Mosaicos são obras de arte. São feitos com cacos. Os cacos, em si, não têm beleza alguma. Mas se um artista os ajuntar segundo uma visão de beleza eles se transformam uma obra de arte.
Músicas são mosaicos de sons. Notas são os cacos. Não são nem bonitas nem feias. Mas se um compositor as organizar numa “frase” elas passam a dizer algo. Transformam-se em temas. Sonatas e sinfonias são feitas com temas entrelaçados.
Também nós somos feitos de cacos. Milan Kundera comparou a vida a uma partitura musical. “O ser humano, guiado pelo sentido da beleza, transpõe o acontecimento fortuito [o caco] para fazer dele um tema que, em seguida, fará parte da partitura da sua vida. Voltará ao tema repetindo-o, como faz um compositor com os temas da sua sonata”. (A insustentável leveza do ser, p. 58). Somos um mosaico espiral, à semelhança do Bolero de Ravel.
As Escrituras Sagradas são um livro cheio de cacos. Nelas se encontram poemas, estórias, mitos, pitadas de sabedoria, relatos de acontecimentos, poemas eróticos, eventos sangrentos. Ao ler as Escrituras comportamo-nos como um artista que seleciona cacos para construir um mosaico ou como um compositor a compor sua sonata.
Os cacos das Escrituras Sagradas existiram por muito tempo como estórias que eram contadas oralmente, antes de serem transformados em textos para serem lidos. O registro escrito dessa tradição oral trouxe uma vantagem: as estórias continuaram a existir mesmo depois da morte do contador de estórias. E trouxe uma desvantagem: transformados em textos escritos perdeu-se a figura do contador de estórias. Com isso, os leitores começaram a ler as “estórias” como se fossem “história”.

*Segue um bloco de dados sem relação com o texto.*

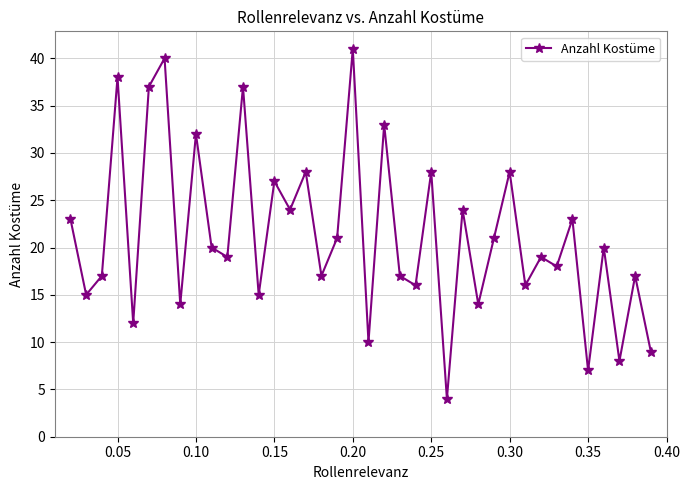

How many points are higher than both their immediate neighbors (excluding endpoints)?

15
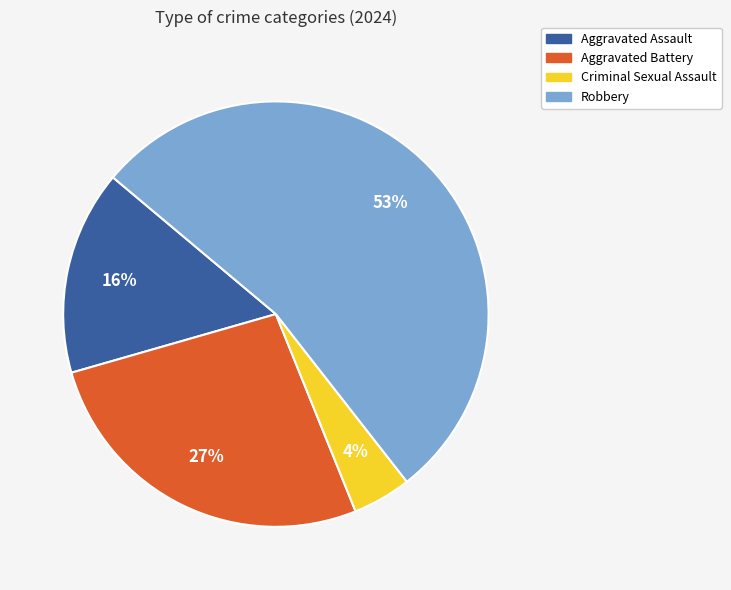

Which category has the smallest portion of the pie?

Criminal Sexual Assault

“História” refere-se a coisas que aconteceram realmente no passado e nunca mais acontecerão, como o naufrágio do Titanic, que pertence à “história” e nunca mais acontecerá. Mas a parábola do Bom Samaritano nunca aconteceu. Foi uma “estória” contada por um mestre contador de estórias chamado Jesus.
As estórias são contadas no passado, mas elas não têm passado. Só têm presente. Estão sempre vivas. Quando as ouvimos ficamos “possuídos”, rimos, choramos, odiamos – embora elas nunca tenham acontecido.
A “história” é criatura do tempo. As “estórias”’ são emissárias da eternidade.
Muitos são os mosaicos que podem ser feitos com um monte de cacos. Muitas são as músicas que podem ser feitas com as doze notas da escala cromática. Horror, humor, amor, vida, morte, vingança... Tudo depende do coração do artista. Como disse Jesus, o homem bom tira coisas boas do seu bom tesouro; o homem mau tira coisas más do seu mau tesouro. Coração feio faz coisas mosaicos e músicas feias. Coração bonito faz mosaicos e músicas bonitas. Os mosaicos e as sonatas são o retrato de quem o fez.
Cada religião é um mosaico, um jeito de ajuntar os cacos. Cada religião é uma sonata uma rede de temas.
“No Princípio, antes que qualquer coisa existisse,
Antes que houvesse o Universo,
O que havia era a Poesia.
Deus era Poesia.
A Poesia era Deus.
Deus e a Poesia eram a mesma coisa.
E Deus Criou as estrelas para, com elas,
Escrever seus poemas nos Céus...”
(Prólogo do Evangelho de João, Paráfrase)
TEXTO RETIRADO DO LIVRO: PERGUNTARAM-ME SE ACREDITO EM DEUS. RUBEM ALVES
POESIA DA NOITE...
“Alguns guardam o Domingo indo à Igreja –
Eu o guardo ficando em casa –
Tendo um sabiá como cantor –
E um Pomar por Santuário. –
Alguns guardam o Domingo em vestes brancas –
Mas eu só uso minhas Asas –
E ao invés do repicar dos sinos na Igreja –
Nosso pássaro canta na palmeira –
É Deus que está pregando, pregador admirável –
E o seu sermão é sempre curto.
Assim, ao invés de chegar ao Céu, só no final –
Eu o encontro o tempo todo no quintal”
TEXTO RETIRADO DO LIVRO: PERGUNTARAM-ME SE ACREDITO EM DEUS. RUBEM ALVES. PAG 27.
Boa Noite a Todos. E, ao invés de ir a Igreja encontrar Jesus apenas aos domingos, encontrem todos os dias com Ele.. o Céu está em você!